▸ **LISTED ENTRIES**
BEGIN
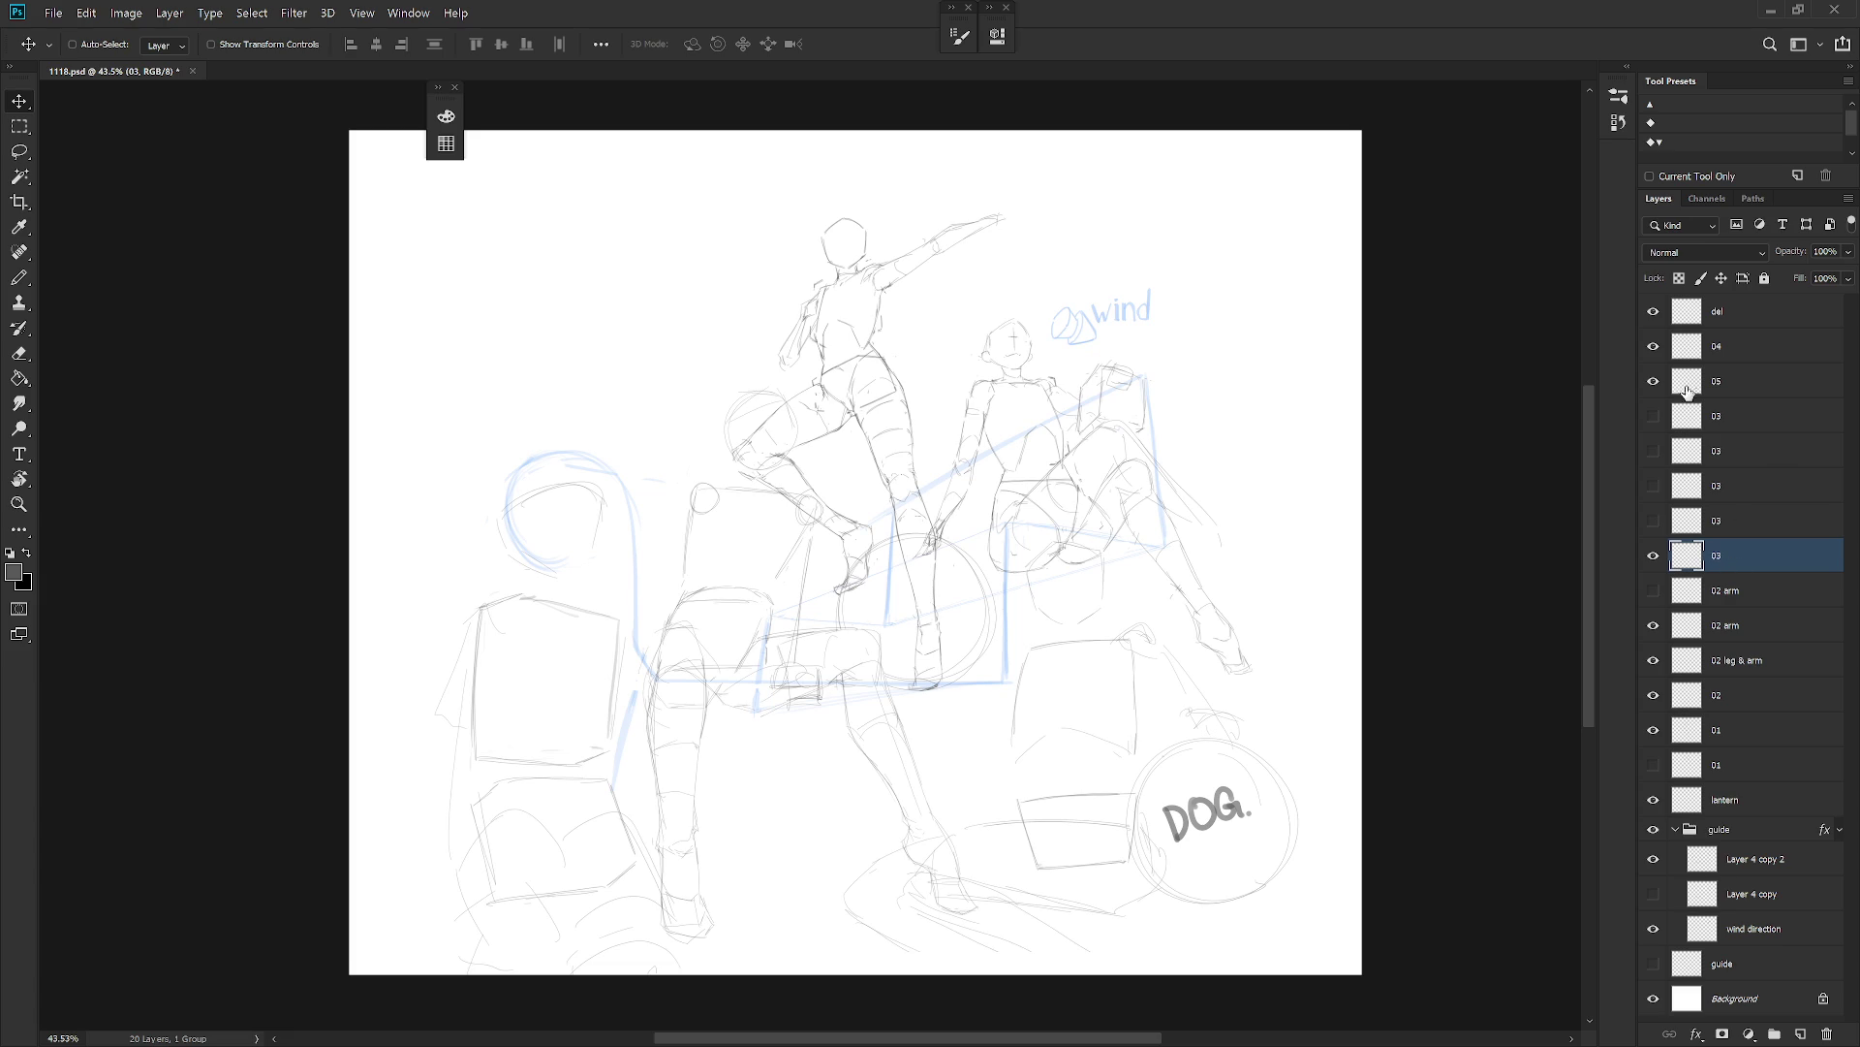
{"action": "left_click", "coordinate": [1740, 391]}
{"action": "left_click", "coordinate": [1653, 383]}
{"action": "left_click", "coordinate": [1655, 383]}
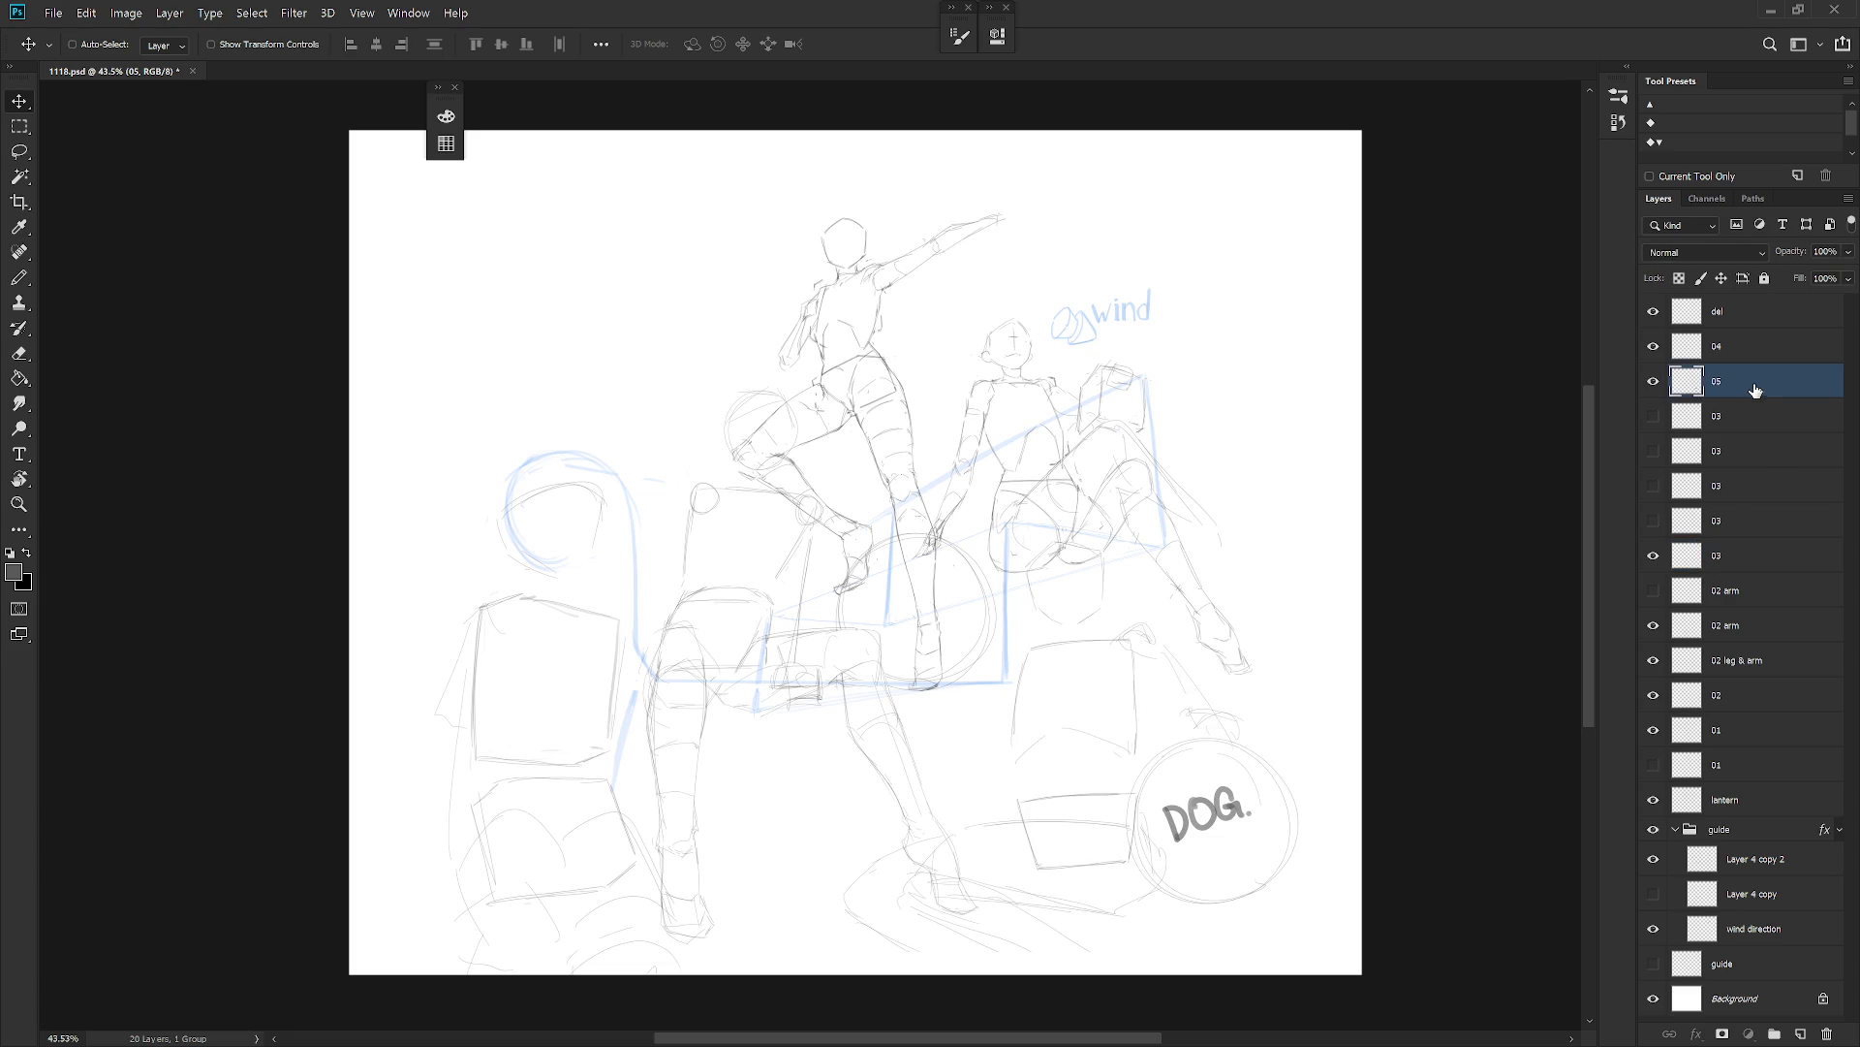
{"action": "key", "text": "b"}
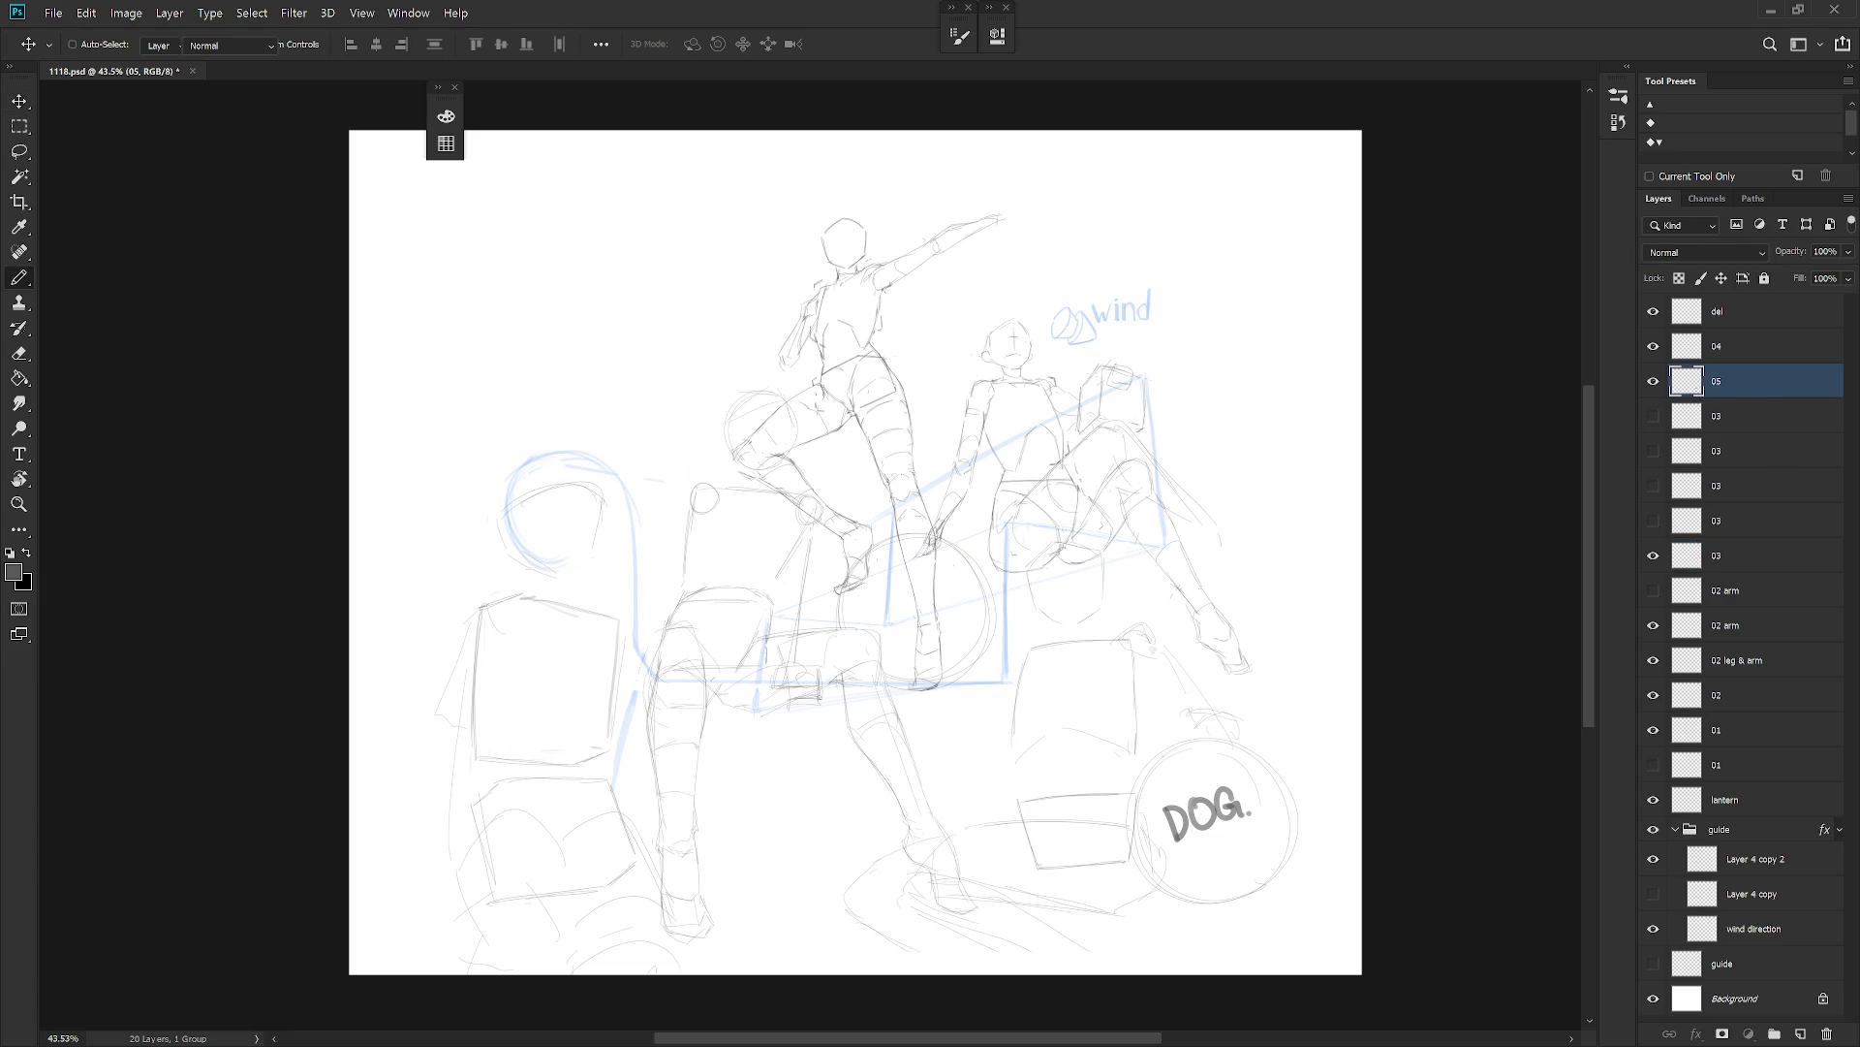
{"action": "left_click_drag", "start_coordinate": [1050, 732], "coordinate": [977, 820]}
{"action": "mouse_move", "coordinate": [878, 780]}
{"action": "left_mouse_down"}
{"action": "mouse_move", "coordinate": [805, 852]}
{"action": "mouse_move", "coordinate": [799, 906]}
{"action": "left_mouse_up"}
{"action": "left_click_drag", "start_coordinate": [863, 846], "coordinate": [787, 907]}
{"action": "mouse_move", "coordinate": [924, 805]}
{"action": "left_mouse_down"}
{"action": "mouse_move", "coordinate": [977, 788]}
{"action": "mouse_move", "coordinate": [945, 833]}
{"action": "left_mouse_up"}
{"action": "left_click_drag", "start_coordinate": [1066, 884], "coordinate": [1045, 877]}
{"action": "key", "text": "ctrl+z"}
END
▸ **EXERCISE INSTRUCTIONS**
All of the material must be repeated exactly in the answer, apart from the pictures.

▸ **WORKED SOLUTION**
{"action": "left_click", "coordinate": [1740, 391]}
{"action": "left_click", "coordinate": [1653, 383]}
{"action": "left_click", "coordinate": [1655, 383]}
{"action": "key", "text": "b"}
{"action": "left_click_drag", "start_coordinate": [1050, 732], "coordinate": [977, 820]}
{"action": "mouse_move", "coordinate": [878, 780]}
{"action": "left_mouse_down"}
{"action": "mouse_move", "coordinate": [805, 852]}
{"action": "mouse_move", "coordinate": [799, 906]}
{"action": "left_mouse_up"}
{"action": "left_click_drag", "start_coordinate": [863, 846], "coordinate": [787, 907]}
{"action": "mouse_move", "coordinate": [924, 805]}
{"action": "left_mouse_down"}
{"action": "mouse_move", "coordinate": [977, 788]}
{"action": "mouse_move", "coordinate": [945, 833]}
{"action": "left_mouse_up"}
{"action": "left_click_drag", "start_coordinate": [1066, 884], "coordinate": [1045, 877]}
{"action": "key", "text": "ctrl+z"}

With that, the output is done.